I feel that we, the average farmer of the middle are being marginalized.
I asked: What would you like to see done for farmers like you, neither CAFO, nor small. She had several suggestions, which I summarize here mostly in my words (hers are in quotes):
Fix milk marketing orders and “end-product” pricing. Right now, prices are paid to farmers according to the use of the milk. From high prices to low: Class I (fluid milk), Class II (yogurt), Class III (cheese), Class IV(butter/powder). If the push is to turn milk into yogurt, cheese, or butter, dairy farmers don’t get paid as much.
Encourage local production. “The eastern half of the country is actually in “milk deficit” of about 3.2 billion pounds per month, while the western half is pushing the milk out like there is no tomorrow…Farmers in the western part of the country are calling for supply management to rein in some of this rapid growth, while we here in the east are generally opposed to it.”
Make pricing more transparent. “Farmers don’t know instantly what dairy prices are (hopefully this will change as farmers have pushed hard on this issue to come out of the Stone Age).”
Cap supports on CAFOs. “Some of the major NY CAFO’s got millions in terms of ‘corn subsidies’ in addition to dairy payments.”
Support mid-size dairy herds: The trigger point at which a farm becomes a CAFO in NY is only 200 cows. Extension estimates that meeting CAFO requirements at this limit keeps farmers at 199 cows because the compliance cost is something like $162,000.
Reregionalize dairy processing: “meaning more processors in NY who can compete for the farmers’ milk….The more competition for milk the better, especially from a number of smaller processors that farmers and smaller coops can negotiate with.”
Deal with anti-competitive forces. Large dairies are engaged in market collusion and this hurts smaller dairies. “ Massive retail level buyer consolidation is another issue… Walmart has the power to drive down farmer prices in all dairy categories… The more we can do to break the Walmart grip, the better off we all will be.”

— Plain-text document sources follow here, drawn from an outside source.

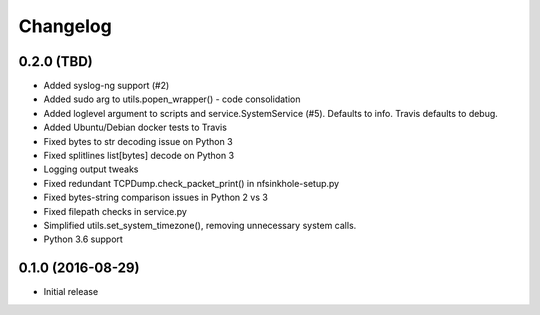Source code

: Changelog
=========

0.2.0 (TBD)
-----------

- Added syslog-ng support (#2)
- Added sudo arg to utils.popen_wrapper() - code consolidation
- Added loglevel argument to scripts and service.SystemService (#5). Defaults
  to info. Travis defaults to debug.
- Added Ubuntu/Debian docker tests to Travis
- Fixed bytes to str decoding issue on Python 3
- Fixed splitlines list[bytes] decode on Python 3
- Logging output tweaks
- Fixed redundant TCPDump.check_packet_print() in nfsinkhole-setup.py
- Fixed bytes-string comparison issues in Python 2 vs 3
- Fixed filepath checks in service.py
- Simplified utils.set_system_timezone(), removing unnecessary system calls.
- Python 3.6 support

0.1.0 (2016-08-29)
------------------

- Initial release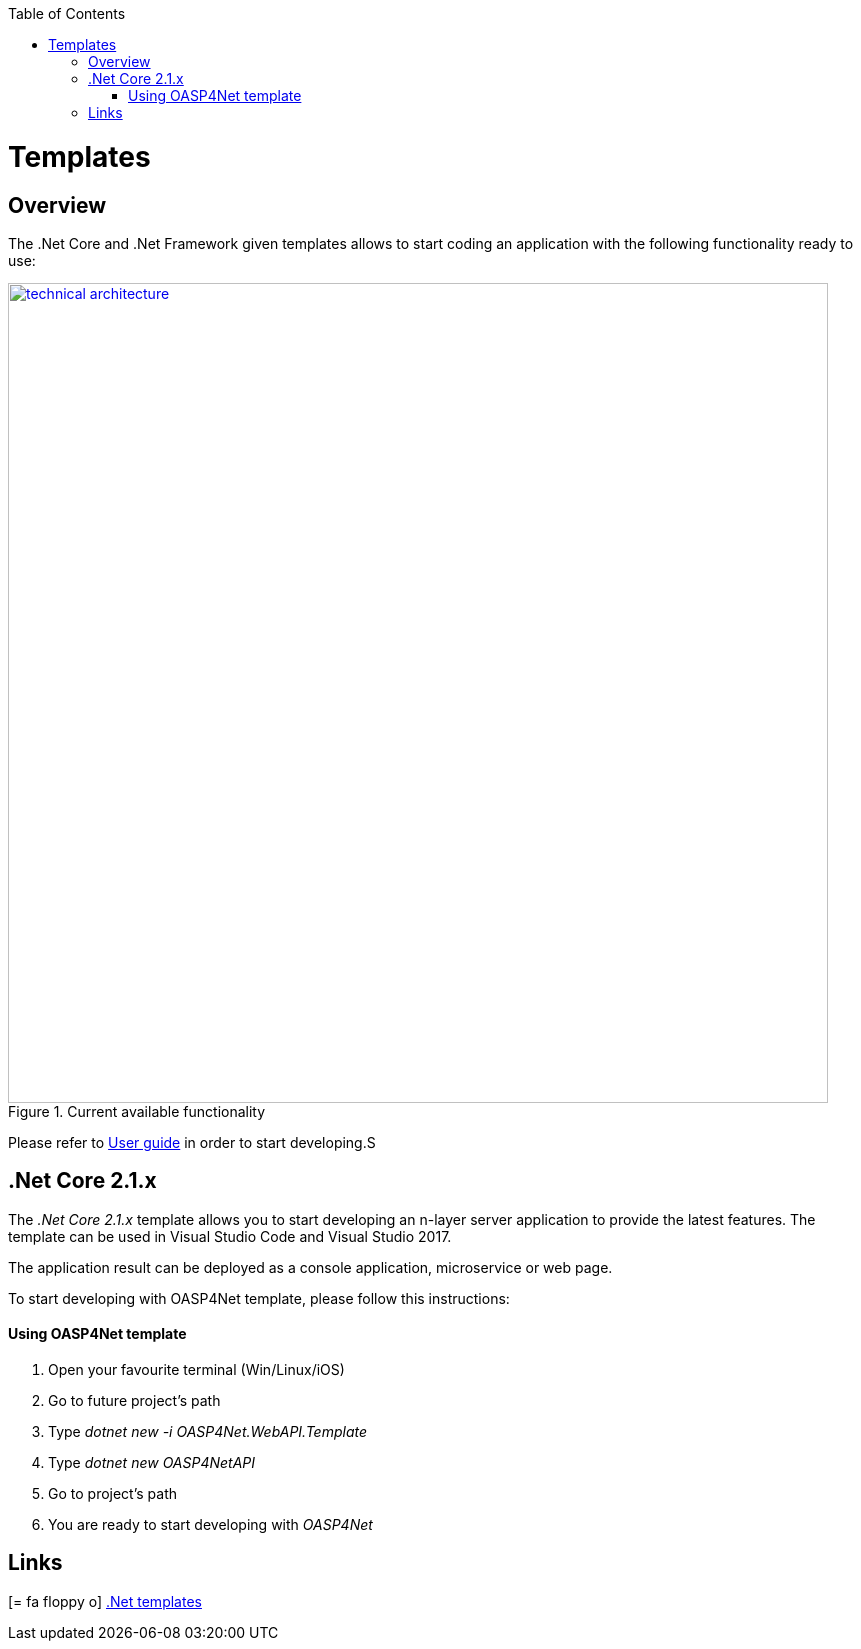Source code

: :toc: macro
toc::[]
:icons: font
:iconfont-remote!:
:iconfont-name: font-awesome
:stylesdir: css

= [navy]#Templates#


== [navy]#Overview#

The .Net Core and .Net Framework given templates allows to start coding an application with the following functionality ready to use:

[[img-t-architecture]]
.Current available functionality
image::images/functionality_stack.png["technical architecture", width="820", link="images/functionality_stack.png"]

Please refer to link:userguide.html[User guide] in order to start developing.S


== [navy]#.Net Core 2.1.x#

The _.Net Core 2.1.x_ template allows you to start developing an n-layer server application to provide the latest features. The template can be used in Visual Studio Code and Visual Studio 2017.

The application result can be deployed as a console application, microservice or web page.

To start developing with OASP4Net template, please follow this instructions:

==== [navy]#Using OASP4Net template#
. Open your favourite terminal (Win/Linux/iOS)
. Go to future project's path
. Type _dotnet new -i OASP4Net.WebAPI.Template_
. Type _dotnet new OASP4NetAPI_
. Go to project's path
. You are ready to start developing with _OASP4Net_

== [navy]#Links#

icon:= fa-floppy-o[]  link:https://github.com/oasp/oasp4net/tree/develop/Templates[.Net templates]




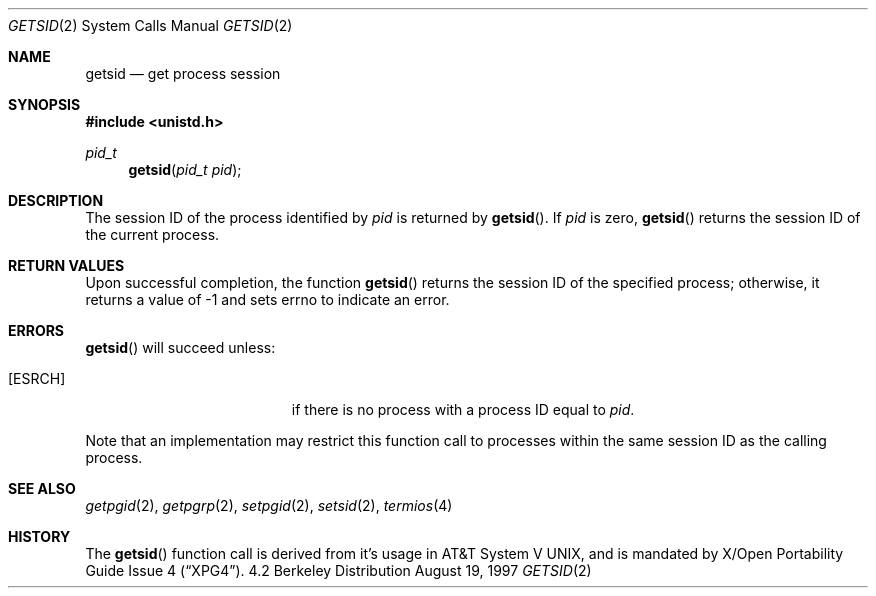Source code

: .\"	$OpenBSD: getsid.2,v 1.2 1997/11/13 07:15:15 deraadt Exp $
.\"
.\" Copyright (c) 1997 Peter Wemm <peter@freebsd.org>
.\"
.\" Redistribution and use in source and binary forms, with or without
.\" modification, are permitted provided that the following conditions
.\" are met:
.\" 1. Redistributions of source code must retain the above copyright
.\"    notice, this list of conditions and the following disclaimer.
.\" 2. Redistributions in binary form must reproduce the above copyright
.\"    notice, this list of conditions and the following disclaimer in the
.\"    documentation and/or other materials provided with the distribution.
.\"
.\" THIS SOFTWARE IS PROVIDED BY THE AUTHOR AND CONTRIBUTORS ``AS IS'' AND
.\" ANY EXPRESS OR IMPLIED WARRANTIES, INCLUDING, BUT NOT LIMITED TO, THE
.\" IMPLIED WARRANTIES OF MERCHANTABILITY AND FITNESS FOR A PARTICULAR PURPOSE
.\" ARE DISCLAIMED.  IN NO EVENT SHALL THE AUTHOR OR CONTRIBUTORS BE LIABLE
.\" FOR ANY DIRECT, INDIRECT, INCIDENTAL, SPECIAL, EXEMPLARY, OR CONSEQUENTIAL
.\" DAMAGES (INCLUDING, BUT NOT LIMITED TO, PROCUREMENT OF SUBSTITUTE GOODS
.\" OR SERVICES; LOSS OF USE, DATA, OR PROFITS; OR BUSINESS INTERRUPTION)
.\" HOWEVER CAUSED AND ON ANY THEORY OF LIABILITY, WHETHER IN CONTRACT, STRICT
.\" LIABILITY, OR TORT (INCLUDING NEGLIGENCE OR OTHERWISE) ARISING IN ANY WAY
.\" OUT OF THE USE OF THIS SOFTWARE, EVEN IF ADVISED OF THE POSSIBILITY OF
.\" SUCH DAMAGE.
.\"
.\"	$Id: getsid.2,v 1.2 1997/11/13 07:15:15 deraadt Exp $
.\"
.Dd August 19, 1997
.Dt GETSID 2
.Os BSD 4.2
.Sh NAME
.Nm getsid
.Nd get process session
.Sh SYNOPSIS
.Fd #include <unistd.h>
.Ft pid_t
.Fn getsid "pid_t pid"
.Sh DESCRIPTION
The session ID of the process identified by
.Fa pid
is returned by
.Fn getsid .
If
.Fa pid
is zero,
.Fn getsid
returns the session ID of the current process.
.Sh RETURN VALUES
Upon successful completion, the function
.Fn getsid
returns the session ID of
the specified process; otherwise, it returns a value of -1 and
sets errno to indicate an error.
.Sh ERRORS
.Fn getsid
will succeed unless:
.Bl -tag -width Er
.It Bq Er ESRCH
if there is no process with a process ID equal to
.Fa pid .
.El
.Pp
Note that an implementation may restrict this function call to
processes within the same session ID as the calling process.
.Sh SEE ALSO
.Xr getpgid 2 ,
.Xr getpgrp 2 ,
.Xr setpgid 2 ,
.Xr setsid 2 ,
.Xr termios 4
.Sh HISTORY
The
.Fn getsid
function call is derived from it's usage in
.At V ,
and is mandated by
.St -xpg4 .
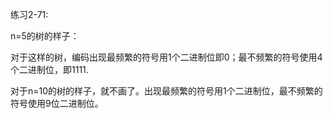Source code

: #+LATEX_CLASS: ramsay-org-article
#+LATEX_CLASS_OPTIONS: [oneside,A4paper,12pt]
#+AUTHOR: Ramsay Leung
#+EMAIL: ramsayleung@gmail.com
#+DATE: 2022-12-05 一 22:41
练习2-71:

n=5的树的样子：

[[../img/chapter2/exercise2-71.png]]

对于这样的树，编码出现最频繁的符号用1个二进制位即0；最不频繁的符号使用4个二进制位，即1111.

对于n=10的树的样子，就不画了。出现最频繁的符号用1个二进制位，最不频繁的符号使用9位二进制位。
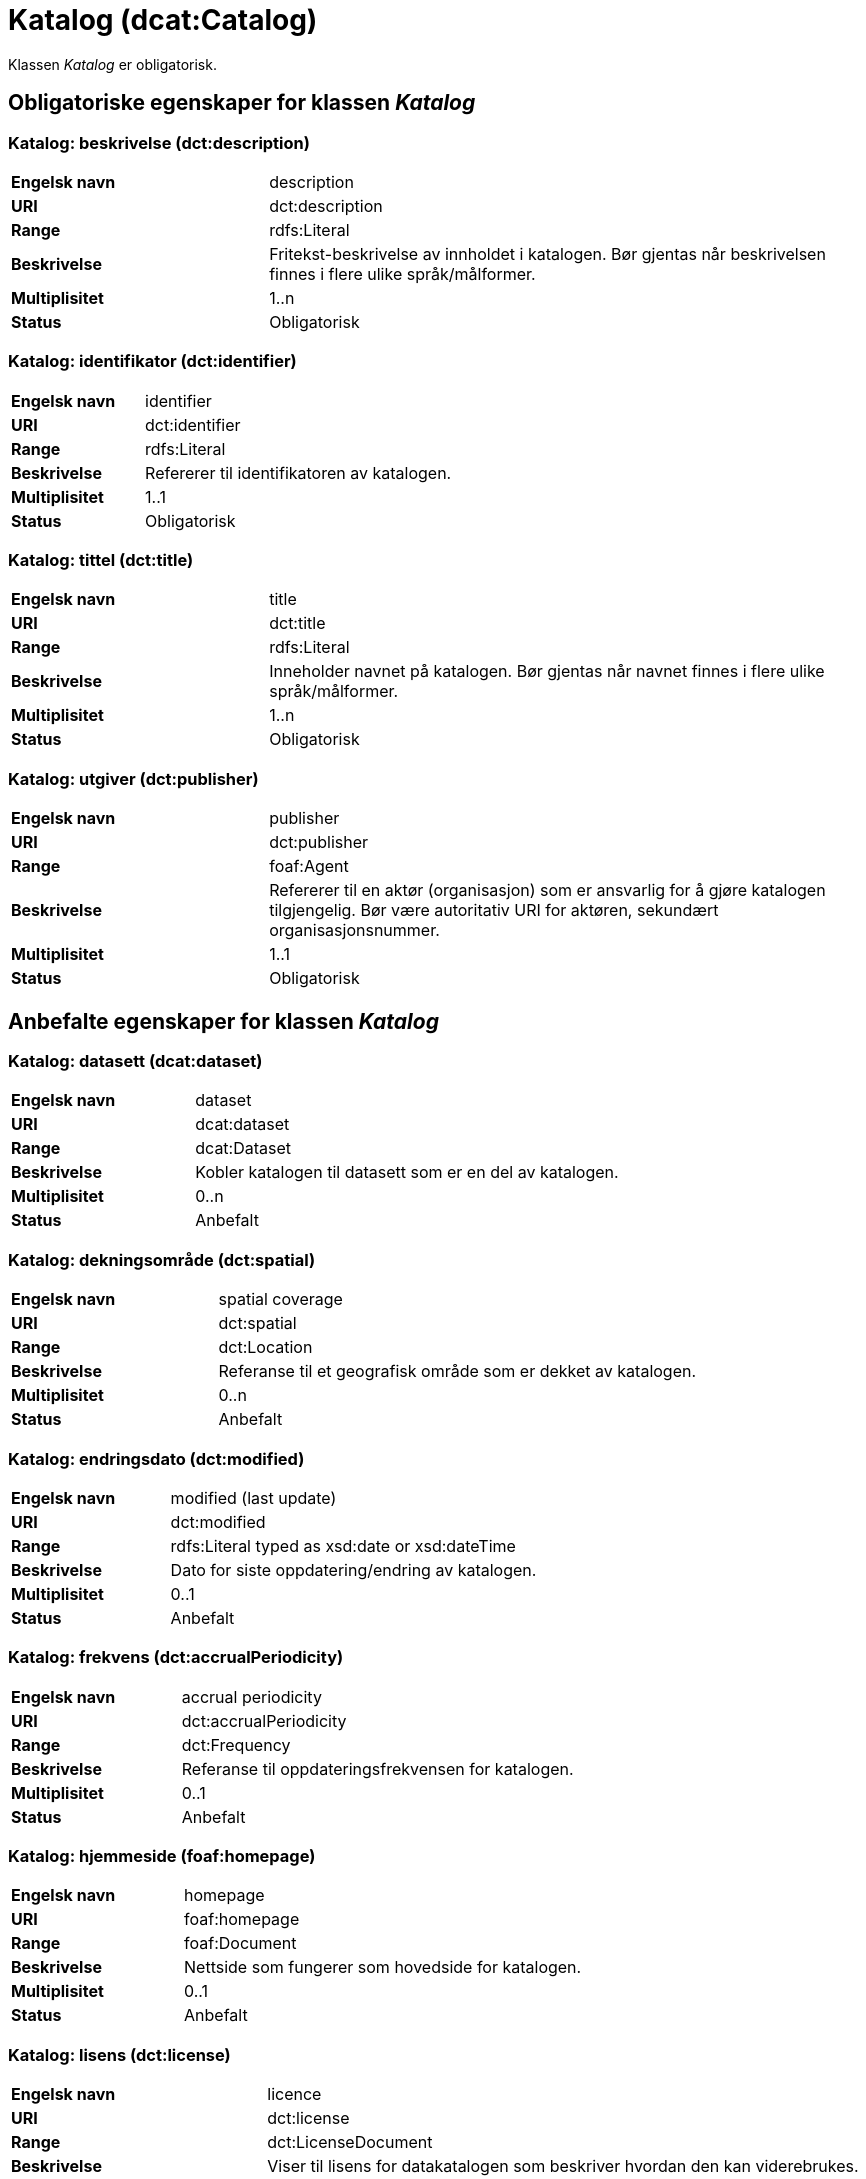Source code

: = Katalog (dcat:Catalog) [[Katalog]]

Klassen _Katalog_ er obligatorisk.

== Obligatoriske egenskaper for klassen _Katalog_ [[Katalog-obligatoriske-egenskaper]]

=== Katalog: beskrivelse (dct:description) [[Katalog-beskrivelse]]

[cols="30s,70d"]
|===
|Engelsk navn| description
|URI| dct:description
|Range| rdfs:Literal
|Beskrivelse| Fritekst-beskrivelse av innholdet i katalogen. Bør gjentas når beskrivelsen finnes i flere ulike språk/målformer.
|Multiplisitet| 1..n
|Status| Obligatorisk
|===

=== Katalog: identifikator (dct:identifier) [[Katalog-identifikator]]

[cols="30s,70d"]
|===
|Engelsk navn| identifier
|URI| dct:identifier
|Range| rdfs:Literal
|Beskrivelse| Refererer til identifikatoren av katalogen.
|Multiplisitet| 1..1
|Status| Obligatorisk
|===

=== Katalog: tittel (dct:title) [[Katalog-tittel]]

[cols="30s,70d"]
|===
|Engelsk navn| title
|URI| dct:title
|Range| rdfs:Literal
|Beskrivelse| Inneholder navnet på katalogen. Bør gjentas når navnet finnes i flere ulike språk/målformer.
|Multiplisitet| 1..n
|Status| Obligatorisk
|===

=== Katalog: utgiver (dct:publisher) [[Katalog-utgiver]]

[cols="30s,70d"]
|===
|Engelsk navn| publisher
|URI| dct:publisher
|Range| foaf:Agent
|Beskrivelse| Refererer til en aktør (organisasjon) som er ansvarlig for å gjøre katalogen tilgjengelig. Bør være autoritativ URI for aktøren, sekundært organisasjonsnummer.
|Multiplisitet| 1..1
|Status| Obligatorisk
|===

== Anbefalte egenskaper for klassen _Katalog_ [[Katalog-anbefalte-egenskaper]]

=== Katalog: datasett (dcat:dataset) [[Katalog-datasett]]

[cols="30s,70d"]
|===
|Engelsk navn| dataset
|URI| dcat:dataset
|Range| dcat:Dataset
|Beskrivelse| Kobler katalogen til datasett som er en del av katalogen.
|Multiplisitet| 0..n
|Status| Anbefalt
|===

=== Katalog: dekningsområde (dct:spatial) [[Katalog-dekningsområde]]

[cols="30s,70d"]
|===
|Engelsk navn| spatial coverage
|URI| dct:spatial
|Range| dct:Location
|Beskrivelse| Referanse til et geografisk område som er dekket av katalogen.
|Multiplisitet| 0..n
|Status| Anbefalt
|===

=== Katalog: endringsdato (dct:modified) [[Katalog-endringsdato]]

[cols="30s,70d"]
|===
|Engelsk navn| modified (last update)
|URI| dct:modified
|Range| rdfs:Literal typed as xsd:date or xsd:dateTime
|Beskrivelse| Dato for siste oppdatering/endring av katalogen.
|Multiplisitet| 0..1
|Status| Anbefalt
|===

=== Katalog: frekvens (dct:accrualPeriodicity) [[Katalog-frekvens]]

[cols="30s,70d"]
|===
|Engelsk navn| accrual periodicity
|URI| dct:accrualPeriodicity
|Range| dct:Frequency
|Beskrivelse| Referanse til oppdateringsfrekvensen for katalogen.
|Multiplisitet| 0..1
|Status| Anbefalt
|===

=== Katalog: hjemmeside (foaf:homepage) [[Katalog-hjemmeside]]

[cols="30s,70d"]
|===
|Engelsk navn| homepage
|URI| foaf:homepage
|Range| foaf:Document
|Beskrivelse| Nettside som fungerer som hovedside for katalogen.
|Multiplisitet| 0..1
|Status| Anbefalt
|===

=== Katalog: lisens (dct:license) [[Katalog-lisens]]

[cols="30s,70d"]
|===
|Engelsk navn| licence
|URI| dct:license
|Range| dct:LicenseDocument
|Beskrivelse| Viser til lisens for datakatalogen som beskriver hvordan den kan viderebrukes.
|Multiplisitet| 0..1
|Status| Anbefalt
|===

=== Katalog: proveniens (dct:provenance) [[Katalog-proveniens]]

[cols="30s,70d"]
|===
|Engelsk navn| provenance (authenticity)
|URI| dct:provenance
|Range| dct:ProvenanceStatement
|Beskrivelse| Referanse til beskrivelse av autentisitet og integritet til datasettene i katalogen.
|Multiplisitet| 0..n
|Status| Anbefalt
|===

=== Katalog: språk (dct:language) [[Katalog-språk]]

[cols="30s,70d"]
|===
|Engelsk navn| language
|URI| dct:language
|Range| dct:LinguisticSystem
|Beskrivelse| Viser til et språk som brukes i tekstlige metadata som beskriver ressursene i katalogen. Egenskapen kan gjentas hvis metadata er gitt i flere språk.
|Multiplisitet| 0..n
|Status| Anbefalt
|===

=== Katalog: temaer (dcat:themeTaxonomy) [[Katalog-temaer]]

[cols="30s,70d"]
|===
|Engelsk navn| theme taxonomy
|URI| dcat:themeTaxonomy
|Range| skos:ConceptScheme
|Beskrivelse| Refererer til et kunnskapsorganiseringssystem (KOS) som er brukt for å klassifisere de katalogiserte ressursene i katalogen.
|Multiplisitet| 0..n
|Status| Anbefalt
|===

=== Katalog: utgivelsesdato (dct:issued) [[Katalog-utgivelsesdato]]

[cols="30s,70d"]
|===
|Engelsk navn| issued (release date)
|URI| dct:issued
|Range| rdfs:Literal typed as xsd:date or xsd:dateTime
|Beskrivelse| Dato for formell utgivelse (publisering) av katalogen.
|Multiplisitet| 0..1
|Status| Anbefalt
|===

== Valgfrie egenskaper for klassen _Katalog_ [[Katalog-valgfrie-egenskaper]]

=== Katalog: datatjeneste (dcat:service) [[Katalog-datatjeneste]]

[cols="30s,70d"]
|===
|Engelsk navn| service
|URI| dcat:service
|Range| dcat:DataService
|Beskrivelse| Refererer til en datatjeneste som er oppført i katalogen.
|Multiplisitet| 0..n
|Status| Valgfri
|===

=== Katalog: er del av (dct:isPartOf) [[Katalog-er-del-av]]

[cols="30s,70d"]
|===
|Engelsk navn| is part of
|URI| dct:isPartOf
|Range| dcat:Catalog
|Beskrivelse| Referanse til en beslektet katalog som denne katalogen fysisk eller logisk er inkludert i.
|Multiplisitet| 0..1
|Status| Valgfri
|===

=== Katalog: har del (dct:hasPart) [[Katalog-har-del]]

[cols="30s,70d"]
|===
|Engelsk navn| has part
|URI| dct:hasPart
|Range| dcat:Catalog
|Beskrivelse| Referanse til en beslektet katalog som er en del av den beskrevne katalogen.
|Multiplisitet| 0..n
|Status| Valgfri
|===

=== Katalog: katalog (dcat:catalog) [[Katalog-katalog]]

[cols="30s,70d"]
|===
|Engelsk navn| catalogue
|URI| dcat:catalog
|Range| dcat:Catalog
|Beskrivelse| Refererer til en annen katalog som er relevant for denne katalogen.
|Multiplisitet| 0..n
|Status| Valgfri
|===


=== Katalog: katalogpost (dcat:record) [[Katalog-katalogpost]]

[cols="30s,70d"]
|===
|Engelsk navn| record
|URI| dcat:record
|Range| dcat:CatalogRecord
|Beskrivelse| Refererer til en katalogpost som er del av katalogen.
|Multiplisitet| 0..n
|Status| Valgfri
|===

=== Katalog: produsent (dct:creator) [[Katalog-produsent]]

[cols="30s,70d"]
|===
|Engelsk navn| creator
|URI| dct:creator
|Range| foaf:Agent
|Beskrivelse| Refererer til aktøren som er hovedansvarlig for å produsere katalogen.
|Multiplisitet| 0..1
|Status| Valgfri
|===

=== Katalog: rettigheter (brukervilkår) (dct:rights) [[Katalog-rettigheter]]

[cols="30s,70d"]
|===
|Engelsk navn| rights (use terms)
|URI| dct:rights
|Range| dct:RightsStatement
|Beskrivelse| Uttalelse som spesifiserer brukervilkår knyttet til katalogen.
|Multiplisitet| 0..1
|Status| Valgfri
|===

Look at the trends. “ I know that NY has gone from 30,000,000 acres of farmland when we were kids, to just 7,000,000 today. There are some 3,000,000 acres of abandoned grazing farmlands Upstate, with empty barns as far as one can see in some areas. And, I see an increasing number of huge CAFO’s with all-immigrant work forces who send every penny home, cows that never go outdoors, and emptied out Main Streets up here….I wonder how it could possibly make sense not to encourage farms of all kinds, especially making use of the grasslands that are close to NYC.”
Her overall question: “How does one move these questions into the public realm for intelligent discussion?
Senator Gillibrand has made it her business to understand dairy policies as they affect New York State. For anyone who has ever tried to understand milk marketing orders, that’s an achievement (see below).
Responses? Any good ideas for FarmerJane?